# Jamberry Nails?



## CC Haute Nails (Jan 7, 2012)

Hi, 

I recently found a nail product called Jamberry Nail Shields, I really like them and find that they have the best designs and I get 2-3 uses out of each sheet! They are not sold in stores, just through a rep. 

But check out the designs! http://www.jamberrynails.net/

mod edit: potential referral link removed.


----------



## zadidoll (Jan 7, 2012)

Pretty but these look like the same appliques that other companies like Sally Hansen has available. What's the cost on these?


----------



## Dinitchka (Jan 7, 2012)

What do you mean, you get 2-3 uses out of each sheet? Are they removable and reusable?

ï»¿ï»¿Great concept (I like Sally Hansen as a preference), a lot of nice colours but $15.00 seems a little high. Selling through a rep (if the rep is not local) irks me for the fact that I can't see them ahead of time, if I want to order online.

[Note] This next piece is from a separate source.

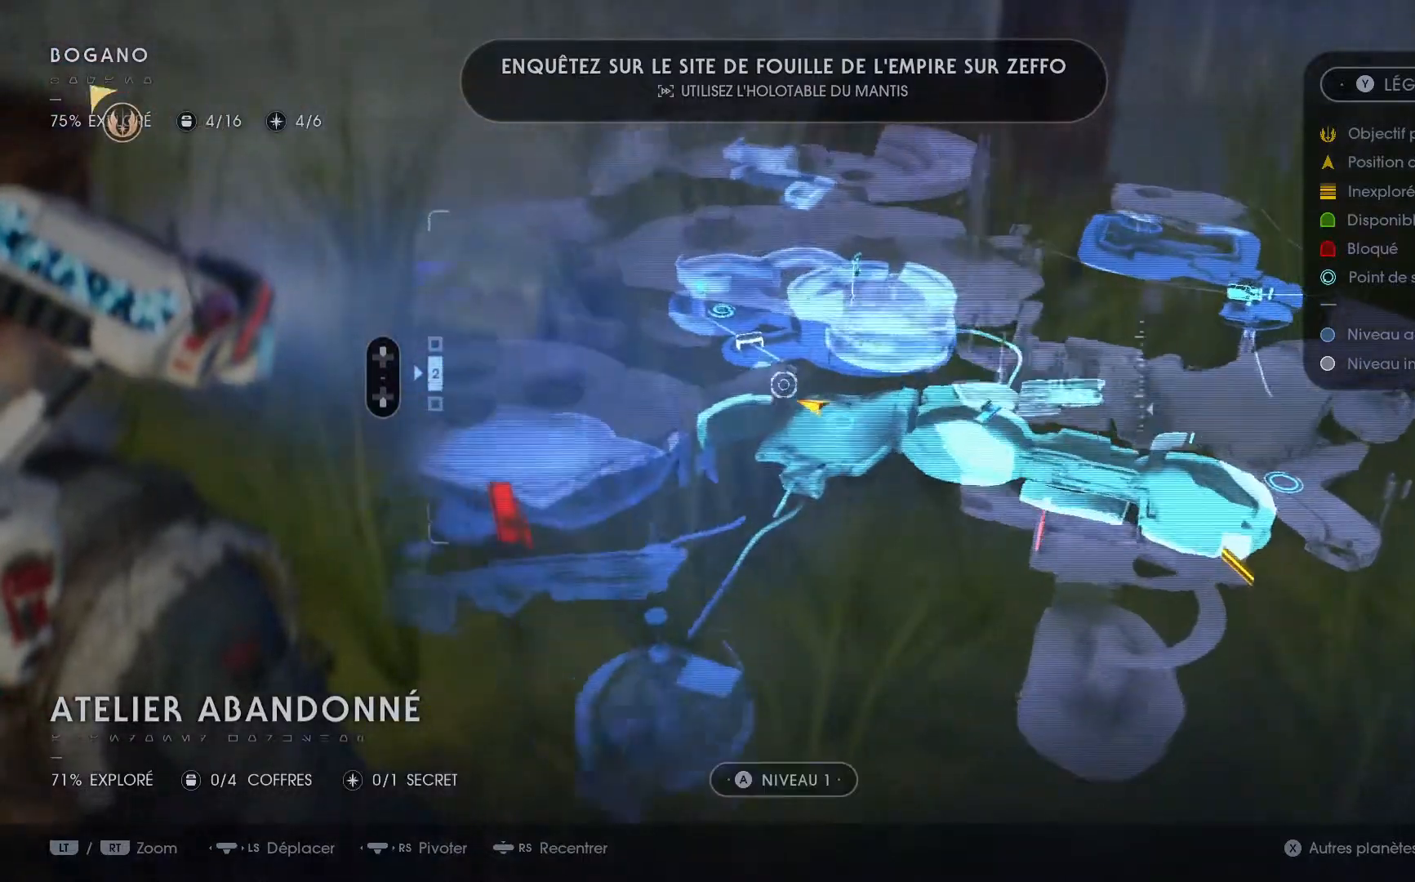
{"buttons": [], "left_stick": "up", "right_stick": "right", "events": [[400, "left_stick", "up"]]}
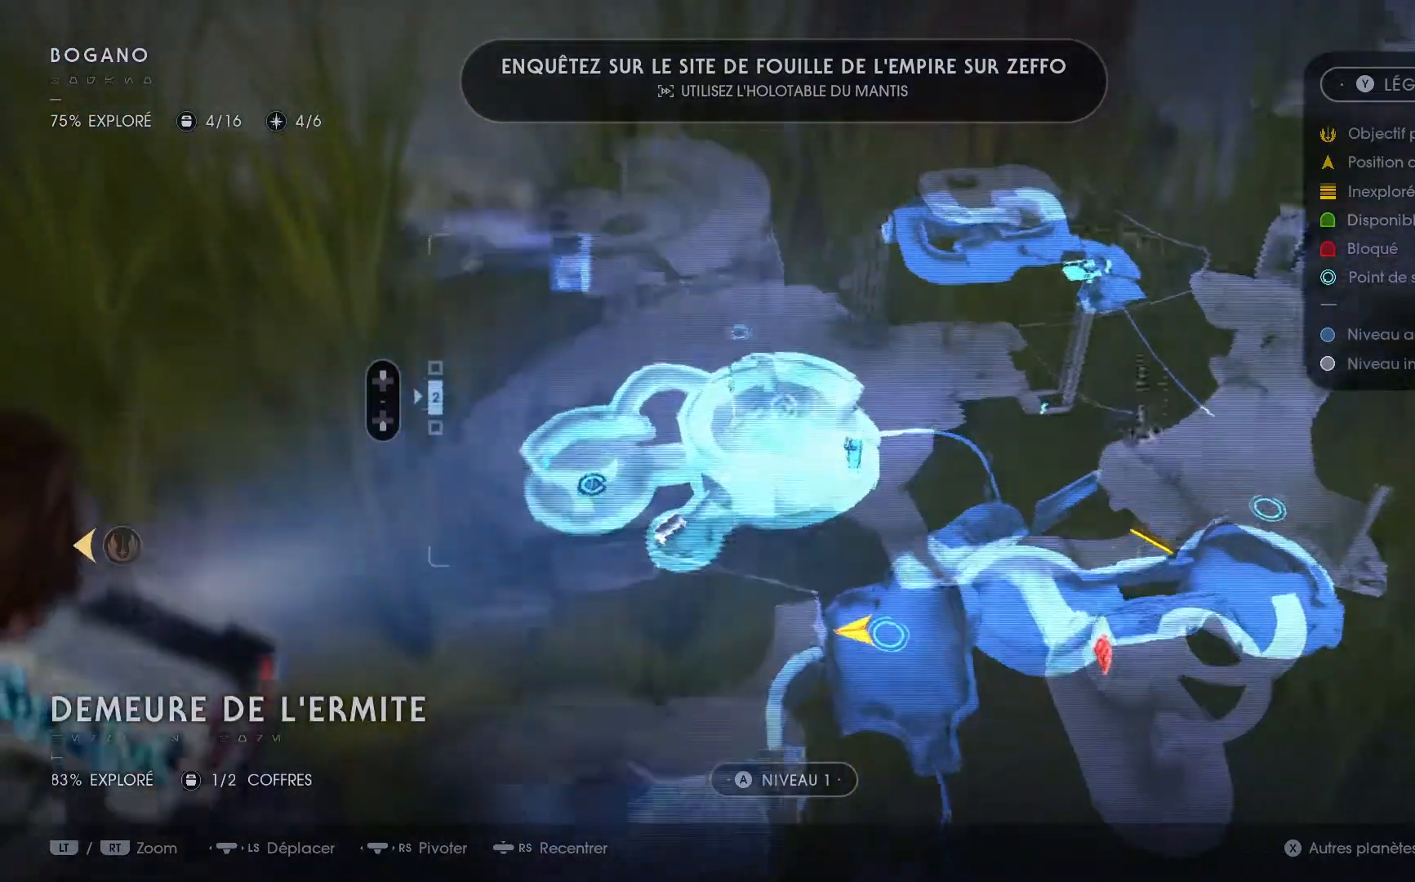
{"buttons": [], "left_stick": "up", "right_stick": "right", "events": []}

> Originally Posted by *CC Haute Nails* /img/forum/go_quote.gif
> 
> Hi,
> 
> ...


----------



## ciaobella9821 (Jan 7, 2012)

I got these when savemore, at least I think it was savemore, had a half off deal for them.


----------



## ciaobella9821 (Jan 7, 2012)

It seems like the original poster is the rep herself?  Also, when I ordered these after buying the savemore deal, there was no "rep" involved, it was just Jamberry's own site, but now I cannot seem to find it online?  Did they change the way they are selling their products now?


----------



## zadidoll (Jan 7, 2012)

Thanks for pointing that out ciaobella. I went ahead and change the url.


----------



## CC Haute Nails (Jan 8, 2012)

> Originally Posted by *zadidoll* /img/forum/go_quote.gif
> 
> Pretty but these look like the same appliques that other companies like Sally Hansen has available. What's the cost on these?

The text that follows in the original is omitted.